Many other fossil taxa have been found in localities of the Papo Seco Formation. Other evidence of ornithopods includes fragmentary remains of unnamed taxa comprising isolated teeth and isolated bones (e.g., incomplete vertebrae and limb bones). A probable ornithopod footprint has also been described from the formation. The only other named dinosaur regarded as a valid taxon from the formation is the spinosaurid theropod Iberospinus. Two theropod footprint types have been found, one that is smaller with narrow digits, belonging to an indeterminate theropod, and another referrable to the ichnogenus Megalosauripus, likely produced by a carnosaurian theropod such as a spinosaurid. Fragmentary forelimb bones indicate the presence of smaller theropods, assigned to cf. Coelurosauria indet. and cf. Dromaeosauridae indet. Sauropod material includes the remains of indeterminate sauropods, eusauropods, titanosauriforms, and titanosaurs.

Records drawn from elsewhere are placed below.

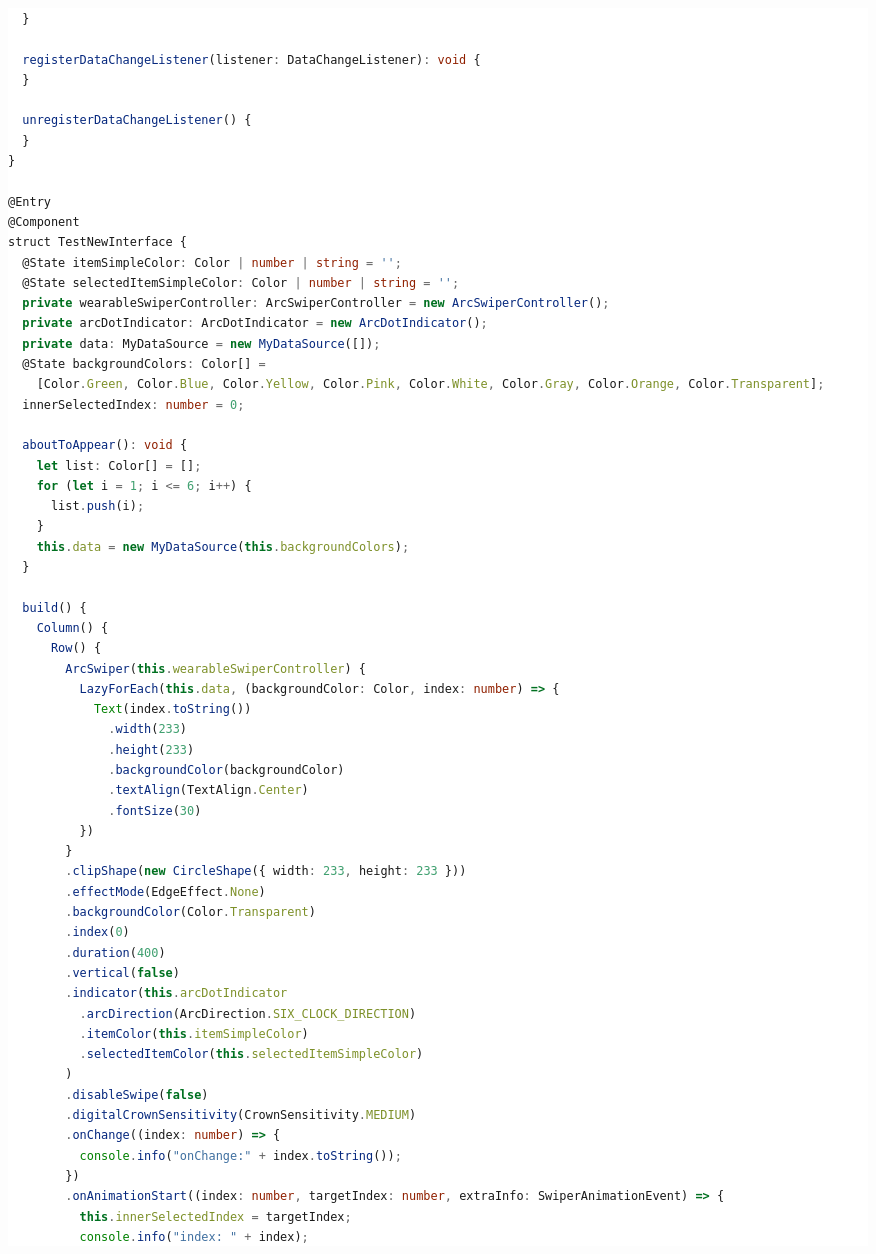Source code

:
 ```ts
  }

  registerDataChangeListener(listener: DataChangeListener): void {
  }

  unregisterDataChangeListener() {
  }
}

@Entry
@Component
struct TestNewInterface {
  @State itemSimpleColor: Color | number | string = '';
  @State selectedItemSimpleColor: Color | number | string = '';
  private wearableSwiperController: ArcSwiperController = new ArcSwiperController();
  private arcDotIndicator: ArcDotIndicator = new ArcDotIndicator();
  private data: MyDataSource = new MyDataSource([]);
  @State backgroundColors: Color[] =
    [Color.Green, Color.Blue, Color.Yellow, Color.Pink, Color.White, Color.Gray, Color.Orange, Color.Transparent];
  innerSelectedIndex: number = 0;

  aboutToAppear(): void {
    let list: Color[] = [];
    for (let i = 1; i <= 6; i++) {
      list.push(i);
    }
    this.data = new MyDataSource(this.backgroundColors);
  }

  build() {
    Column() {
      Row() {
        ArcSwiper(this.wearableSwiperController) {
          LazyForEach(this.data, (backgroundColor: Color, index: number) => {
            Text(index.toString())
              .width(233)
              .height(233)
              .backgroundColor(backgroundColor)
              .textAlign(TextAlign.Center)
              .fontSize(30)
          })
        }
        .clipShape(new CircleShape({ width: 233, height: 233 }))
        .effectMode(EdgeEffect.None)
        .backgroundColor(Color.Transparent)
        .index(0)
        .duration(400)
        .vertical(false)
        .indicator(this.arcDotIndicator
          .arcDirection(ArcDirection.SIX_CLOCK_DIRECTION)
          .itemColor(this.itemSimpleColor)
          .selectedItemColor(this.selectedItemSimpleColor)
        )
        .disableSwipe(false)
        .digitalCrownSensitivity(CrownSensitivity.MEDIUM)
        .onChange((index: number) => {
          console.info("onChange:" + index.toString());
        })
        .onAnimationStart((index: number, targetIndex: number, extraInfo: SwiperAnimationEvent) => {
          this.innerSelectedIndex = targetIndex;
          console.info("index: " + index);
```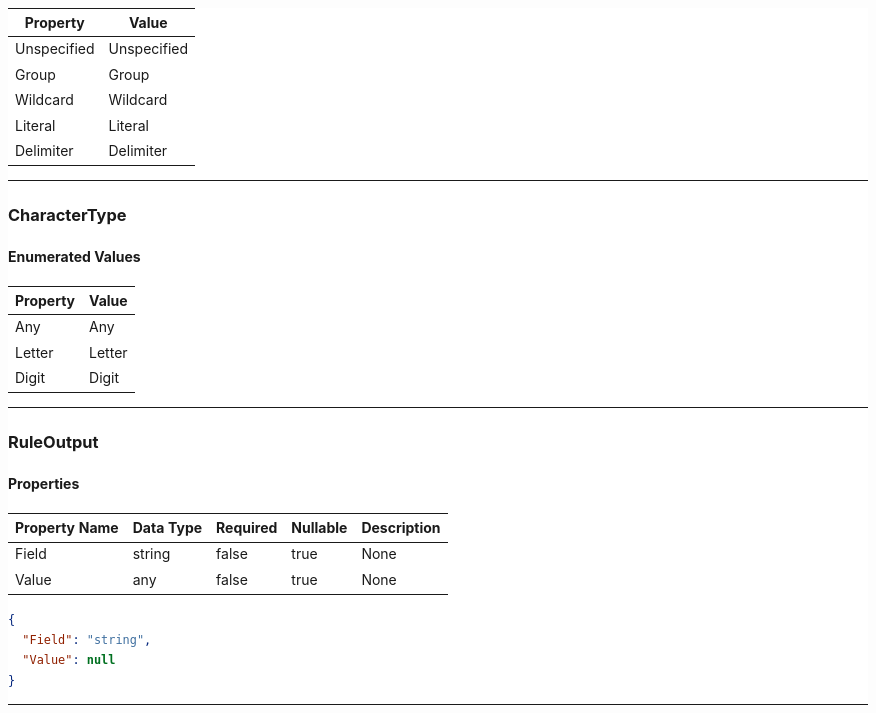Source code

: |Property|Value|
|---|---|
|Unspecified|Unspecified|
|Group|Group|
|Wildcard|Wildcard|
|Literal|Literal|
|Delimiter|Delimiter|

---

### CharacterType

<a id="schemacharactertype"></a>
<a id="schema_CharacterType"></a>
<a id="tocScharactertype"></a>
<a id="tocscharactertype"></a>

#### Enumerated Values

|Property|Value|
|---|---|
|Any|Any|
|Letter|Letter|
|Digit|Digit|

---

### RuleOutput

<a id="schemaruleoutput"></a>
<a id="schema_RuleOutput"></a>
<a id="tocSruleoutput"></a>
<a id="tocsruleoutput"></a>

#### Properties

|Property Name|Data Type|Required|Nullable|Description|
|---|---|---|---|---|
|Field|string|false|true|None|
|Value|any|false|true|None|

```json
{
  "Field": "string",
  "Value": null
}

```

---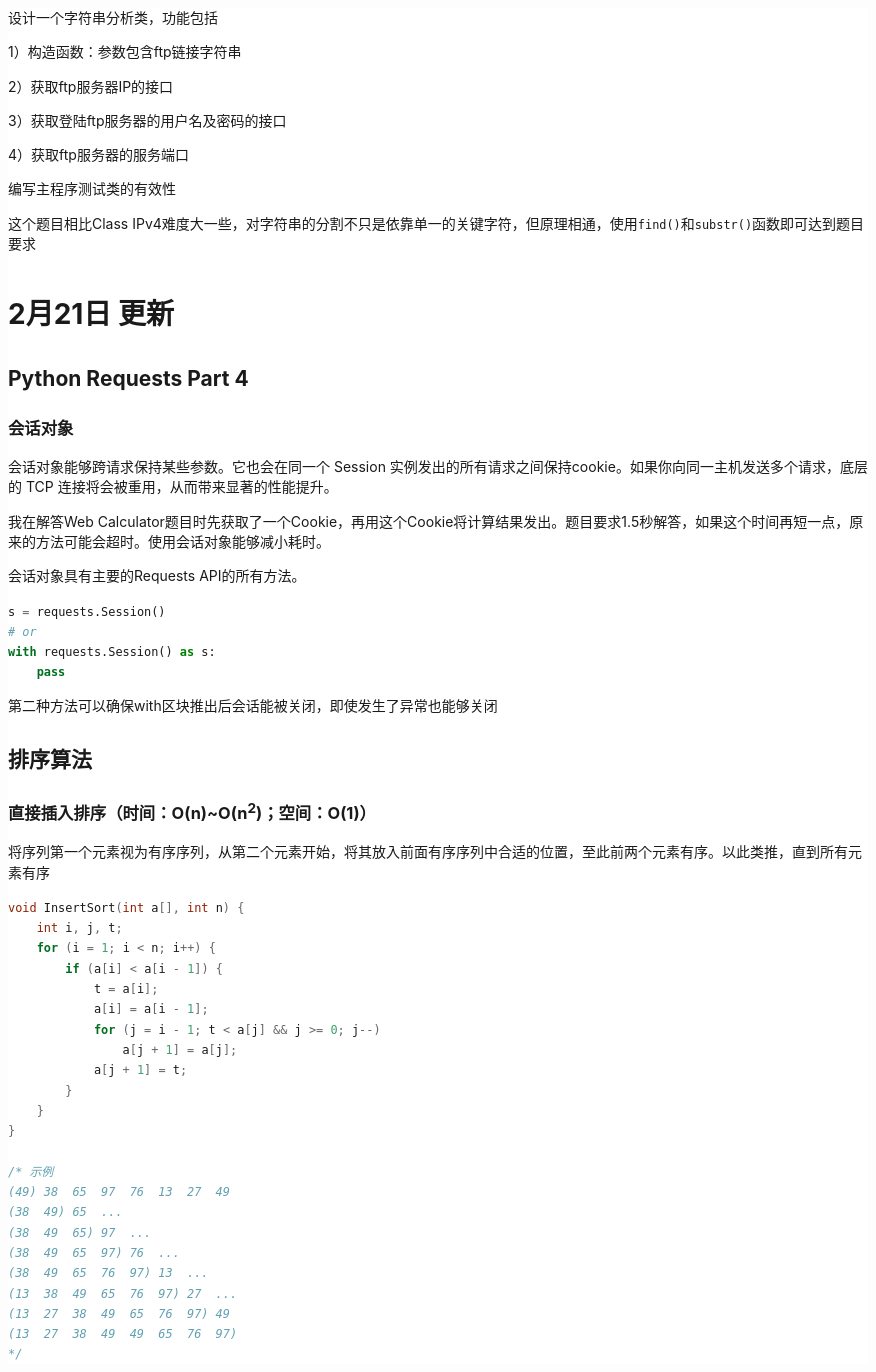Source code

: 设计一个字符串分析类，功能包括

1）构造函数：参数包含ftp链接字符串

2）获取ftp服务器IP的接口

3）获取登陆ftp服务器的用户名及密码的接口

4）获取ftp服务器的服务端口

编写主程序测试类的有效性

这个题目相比Class IPv4难度大一些，对字符串的分割不只是依靠单一的关键字符，但原理相通，使用`find()`和`substr()`函数即可达到题目要求


# 2月21日 更新

## Python Requests Part 4

### 会话对象

会话对象能够跨请求保持某些参数。它也会在同一个 Session 实例发出的所有请求之间保持cookie。如果你向同一主机发送多个请求，底层的 TCP 连接将会被重用，从而带来显著的性能提升。

我在解答Web Calculator题目时先获取了一个Cookie，再用这个Cookie将计算结果发出。题目要求1.5秒解答，如果这个时间再短一点，原来的方法可能会超时。使用会话对象能够减小耗时。

会话对象具有主要的Requests API的所有方法。

```python
s = requests.Session()
# or
with requests.Session() as s:
    pass
```
第二种方法可以确保with区块推出后会话能被关闭，即使发生了异常也能够关闭


## 排序算法

### 直接插入排序（时间：O(n)~O(n<sup>2</sup>)；空间：O(1)）

将序列第一个元素视为有序序列，从第二个元素开始，将其放入前面有序序列中合适的位置，至此前两个元素有序。以此类推，直到所有元素有序

```c
void InsertSort(int a[], int n) {
    int i, j, t;
    for (i = 1; i < n; i++) {
        if (a[i] < a[i - 1]) {
            t = a[i];
            a[i] = a[i - 1];
            for (j = i - 1; t < a[j] && j >= 0; j--)
                a[j + 1] = a[j];
            a[j + 1] = t;
        }
    }
}

/* 示例
(49) 38  65  97  76  13  27  49
(38  49) 65  ...
(38  49  65) 97  ...
(38  49  65  97) 76  ...
(38  49  65  76  97) 13  ...
(13  38  49  65  76  97) 27  ...
(13  27  38  49  65  76  97) 49
(13  27  38  49  49  65  76  97)
*/
```
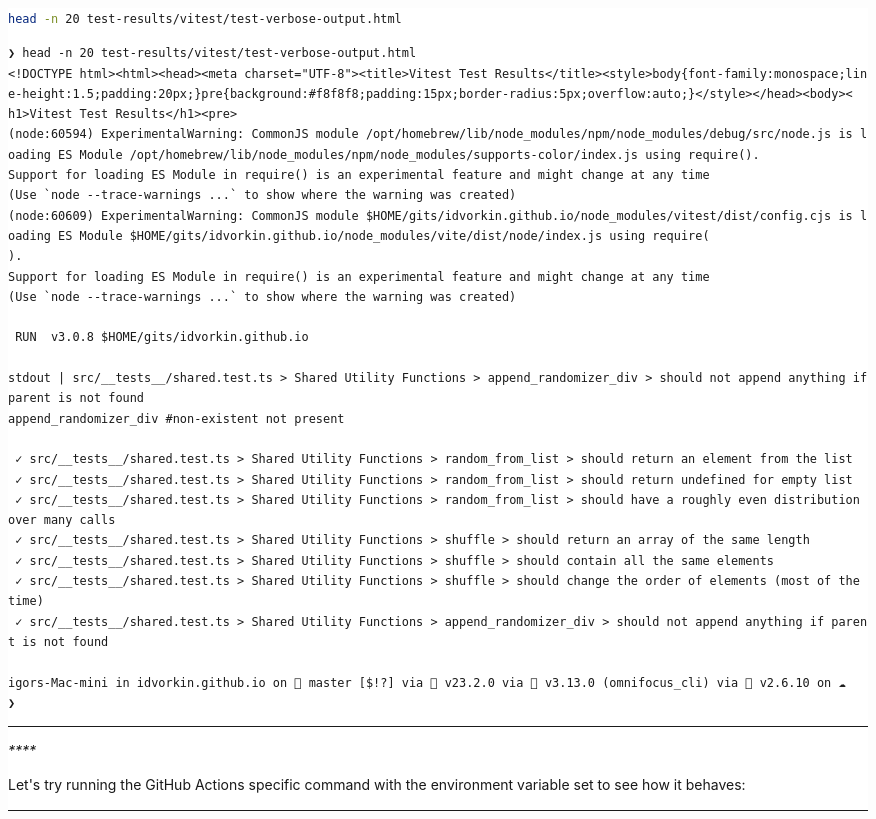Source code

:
 ```bash
head -n 20 test-results/vitest/test-verbose-output.html
```

```
❯ head -n 20 test-results/vitest/test-verbose-output.html
<!DOCTYPE html><html><head><meta charset="UTF-8"><title>Vitest Test Results</title><style>body{font-family:monospace;line-height:1.5;padding:20px;}pre{background:#f8f8f8;padding:15px;border-radius:5px;overflow:auto;}</style></head><body><
h1>Vitest Test Results</h1><pre>
(node:60594) ExperimentalWarning: CommonJS module /opt/homebrew/lib/node_modules/npm/node_modules/debug/src/node.js is loading ES Module /opt/homebrew/lib/node_modules/npm/node_modules/supports-color/index.js using require().
Support for loading ES Module in require() is an experimental feature and might change at any time
(Use `node --trace-warnings ...` to show where the warning was created)
(node:60609) ExperimentalWarning: CommonJS module $HOME/gits/idvorkin.github.io/node_modules/vitest/dist/config.cjs is loading ES Module $HOME/gits/idvorkin.github.io/node_modules/vite/dist/node/index.js using require(
).
Support for loading ES Module in require() is an experimental feature and might change at any time
(Use `node --trace-warnings ...` to show where the warning was created)

 RUN  v3.0.8 $HOME/gits/idvorkin.github.io

stdout | src/__tests__/shared.test.ts > Shared Utility Functions > append_randomizer_div > should not append anything if parent is not found
append_randomizer_div #non-existent not present

 ✓ src/__tests__/shared.test.ts > Shared Utility Functions > random_from_list > should return an element from the list
 ✓ src/__tests__/shared.test.ts > Shared Utility Functions > random_from_list > should return undefined for empty list
 ✓ src/__tests__/shared.test.ts > Shared Utility Functions > random_from_list > should have a roughly even distribution over many calls
 ✓ src/__tests__/shared.test.ts > Shared Utility Functions > shuffle > should return an array of the same length
 ✓ src/__tests__/shared.test.ts > Shared Utility Functions > shuffle > should contain all the same elements
 ✓ src/__tests__/shared.test.ts > Shared Utility Functions > shuffle > should change the order of elements (most of the time)
 ✓ src/__tests__/shared.test.ts > Shared Utility Functions > append_randomizer_div > should not append anything if parent is not found

igors-Mac-mini in idvorkin.github.io on  master [$!?] via  v23.2.0 via 🐍 v3.13.0 (omnifocus_cli) via 💎 v2.6.10 on ☁️   
❯
```

---

_****_

Let's try running the GitHub Actions specific command with the environment variable set to see how it behaves:

---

Non-dinosaurian vertebrate fossils from the Papo Seco Formation include teeth referred to ornithocheirid and ctenochasmatoid pterosaurs, cf. Anteophthalmosuchus sp. (a goniopholidid crocodyliform), and cf. Lepidotes sp. (a semionotiform actinopterygian) and carapace fragments and a partial radius of pancheloniids (sea turtles). Invertebrate fossils comprise aquatic bivalves (Eomiodon, Nipponomaia, and ostreidans) and gastropods (Chemnitzia, Natica sp., Turritella).